▶ [Exercise]:
The reply must consist of the complete listing, reproduced exactly, with no images included.

——————

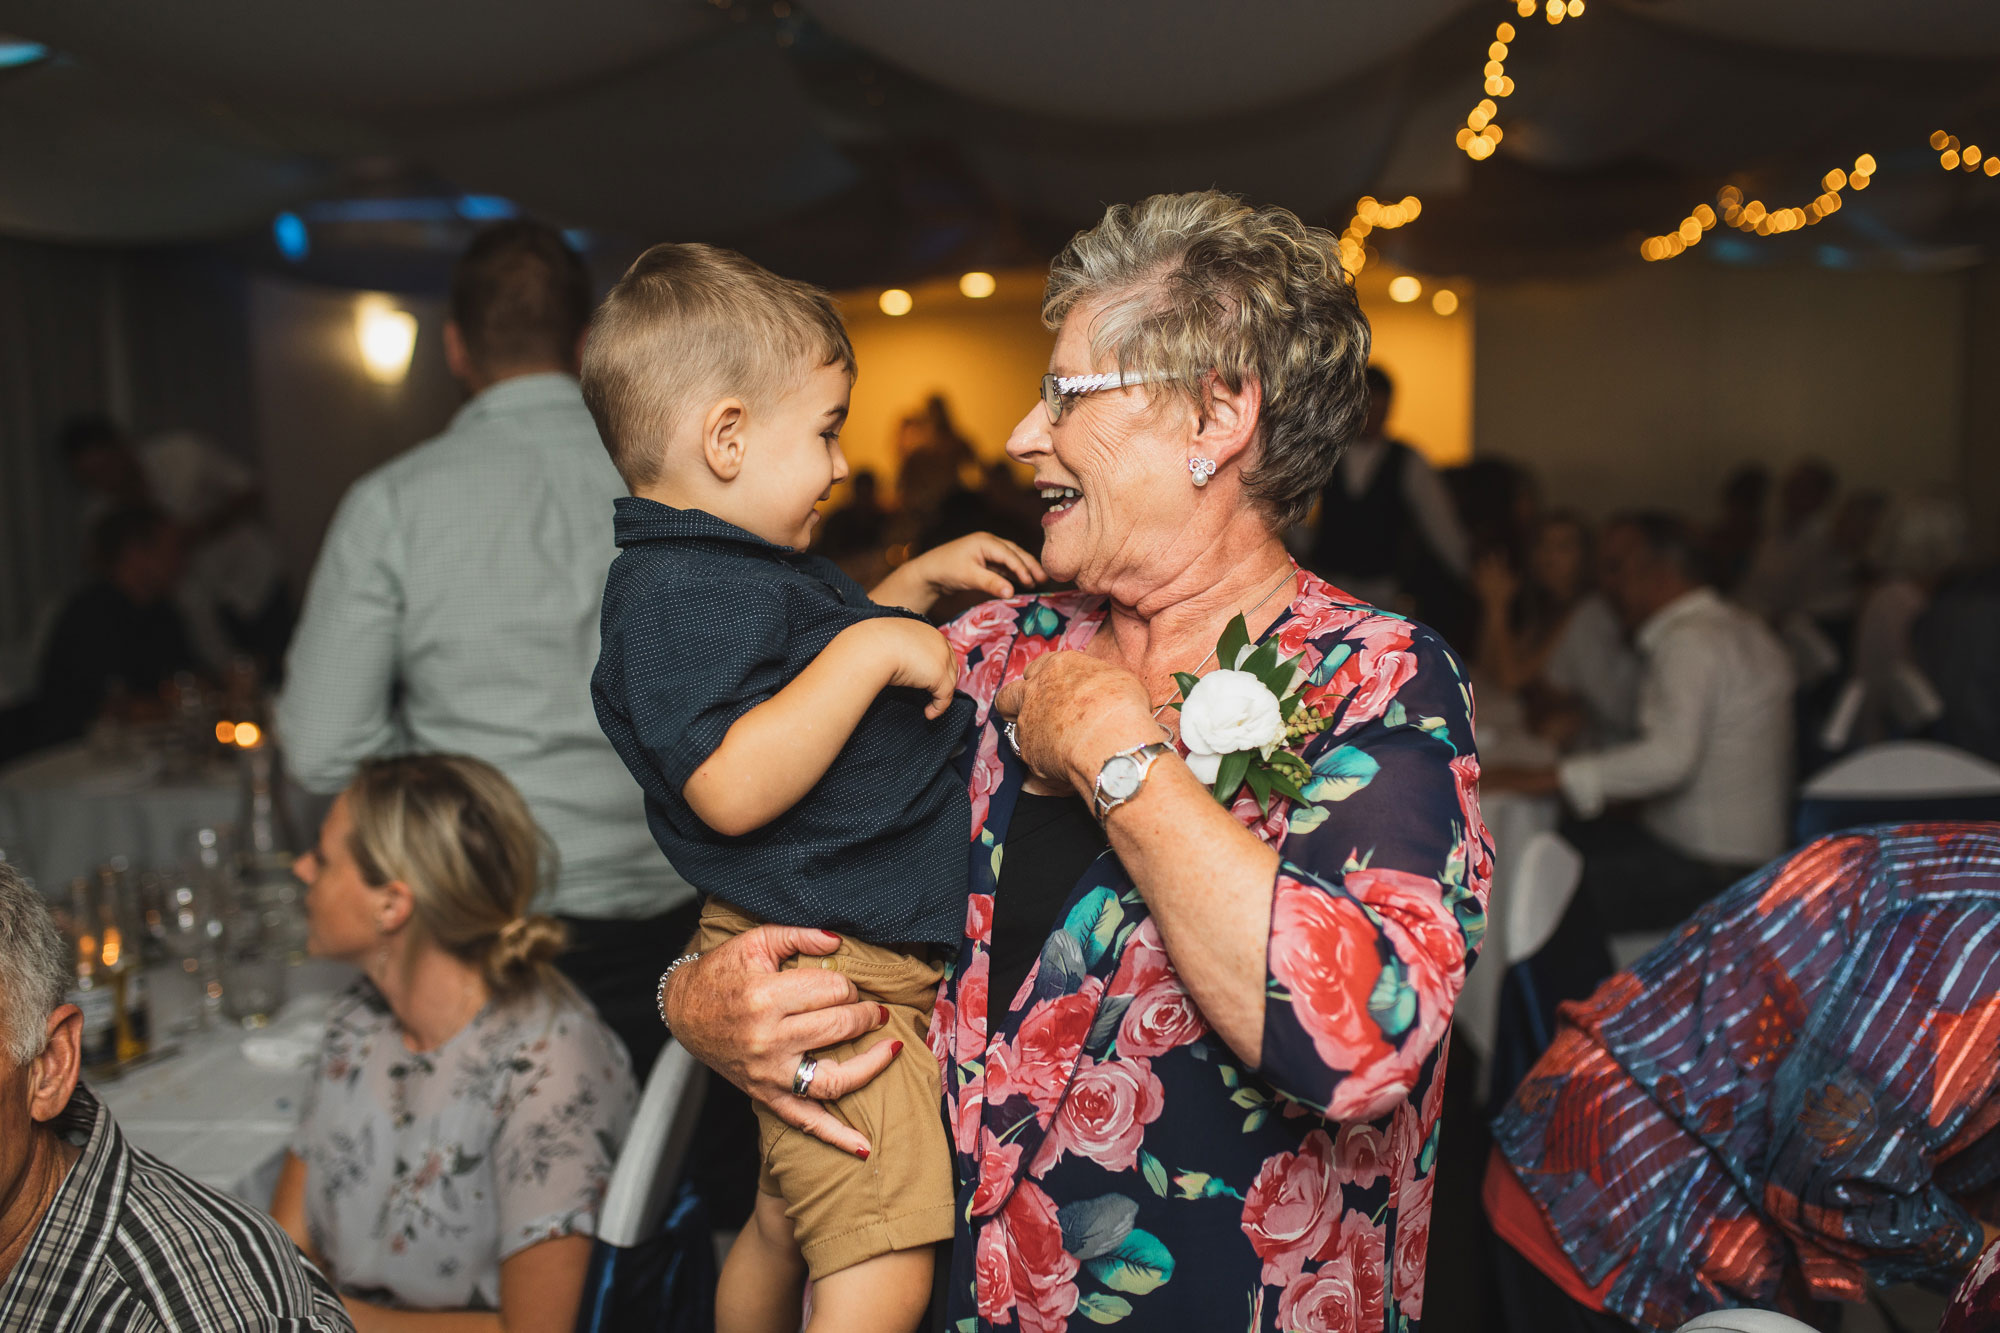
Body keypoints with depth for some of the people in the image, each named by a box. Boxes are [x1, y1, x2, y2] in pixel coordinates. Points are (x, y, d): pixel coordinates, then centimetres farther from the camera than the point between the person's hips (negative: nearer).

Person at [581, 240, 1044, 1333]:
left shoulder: (750, 567, 14)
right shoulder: (675, 590, -20)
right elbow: (729, 786, -31)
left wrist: (917, 581, 24)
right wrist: (869, 650, -28)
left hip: (857, 961, 11)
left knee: (788, 1223, 26)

——————

▶ [Exercise answer]:
Body keypoints with depth for some of the people in the image, each named by a box. Boxes are [x1, y1, x2, y2] in pixel coordinates. Points are (x, y, d): pixel coordinates, then centimetres farther from the camera than the point between the person's hips (negative: nearer).

Person at [581, 240, 1044, 1333]:
left shoulder: (750, 567, 14)
right shoulder: (675, 590, -20)
right elbow: (729, 786, -31)
left wrist: (917, 581, 24)
right wrist: (869, 650, -28)
left hip: (857, 961, 11)
left knee: (788, 1223, 26)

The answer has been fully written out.